You are called to give hope in doing justice. From the widow seeking justice insistently (Luke 18:1-8), to the victims of today, all fuel a desire for justice as hope that the injustice that passes through this world is not final, that it does not have the last word.
Perhaps it may help to apply, according to the characteristics of each country, on every continent and in every legal tradition, the Italian practice of recovering the ill-gotten gains of traffickers and criminals and offering them to society and, concretely, for the reintegration of the victims.  The rehabilitation of the victims and their reinsertion in society, always really possible, is the greatest good we can do to them, to the community and to social peace.
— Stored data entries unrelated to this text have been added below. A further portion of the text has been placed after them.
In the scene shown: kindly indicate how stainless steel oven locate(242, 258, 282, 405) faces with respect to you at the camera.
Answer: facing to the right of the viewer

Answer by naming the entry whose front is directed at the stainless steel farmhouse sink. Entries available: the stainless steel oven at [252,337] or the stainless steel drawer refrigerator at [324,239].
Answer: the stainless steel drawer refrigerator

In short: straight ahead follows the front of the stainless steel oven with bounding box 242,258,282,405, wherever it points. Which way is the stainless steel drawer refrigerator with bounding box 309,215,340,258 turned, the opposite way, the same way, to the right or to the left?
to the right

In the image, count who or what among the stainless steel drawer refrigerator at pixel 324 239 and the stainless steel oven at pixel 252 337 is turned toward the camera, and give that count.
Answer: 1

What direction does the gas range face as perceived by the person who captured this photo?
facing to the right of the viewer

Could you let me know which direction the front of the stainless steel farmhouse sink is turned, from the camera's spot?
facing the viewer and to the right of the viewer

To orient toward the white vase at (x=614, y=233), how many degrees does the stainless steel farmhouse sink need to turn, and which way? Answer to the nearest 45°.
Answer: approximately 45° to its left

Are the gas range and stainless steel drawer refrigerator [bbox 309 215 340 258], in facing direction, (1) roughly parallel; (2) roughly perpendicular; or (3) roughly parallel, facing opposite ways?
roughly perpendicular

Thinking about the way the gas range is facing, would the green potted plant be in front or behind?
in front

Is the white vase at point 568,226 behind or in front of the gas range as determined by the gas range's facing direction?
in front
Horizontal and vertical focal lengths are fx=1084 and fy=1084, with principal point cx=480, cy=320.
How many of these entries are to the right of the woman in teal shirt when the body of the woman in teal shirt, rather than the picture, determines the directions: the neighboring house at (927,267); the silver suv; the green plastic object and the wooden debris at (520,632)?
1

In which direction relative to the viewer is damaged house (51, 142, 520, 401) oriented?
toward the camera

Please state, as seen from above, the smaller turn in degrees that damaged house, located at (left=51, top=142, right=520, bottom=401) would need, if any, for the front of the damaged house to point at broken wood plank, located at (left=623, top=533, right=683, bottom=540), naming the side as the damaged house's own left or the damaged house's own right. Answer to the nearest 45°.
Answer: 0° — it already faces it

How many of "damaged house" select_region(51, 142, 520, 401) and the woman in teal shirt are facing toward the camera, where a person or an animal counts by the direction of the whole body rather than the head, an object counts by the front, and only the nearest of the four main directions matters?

Of course, the work is hard, it does not end with the sentence; it ends afterwards by seeking the support, growth, reinsertion and rehabilitation of the victim and of the individual responsible for the suffering.
If there is anything that runs through the evangelical Beatitudes and the protocol of the Divine Judgment with which we will all be judged, according to the Gospel of Matthew (Chapter 25), it is the issue of justice: Blessed are those who hunger and thirst for righteousness, those who suffer for justice, blessed are those who mourn, blessed are the meek, blessed are the peacemakers, blessed of my Father are those who treat the neediest and least of my brothers and sisters as myself. They – and here I am referring especially to judges – will have the highest reward: they shall inherit the earth, and they shall be called children of God, they shall see God and enjoy eternity with the Father.
In this spirit, I am encouraged to ask judges, prosecutors and academics to continue their work and carry out, within their own means and with the help of Grace, successful initiatives that honor them in the service of people and of the common good. Thank you very much.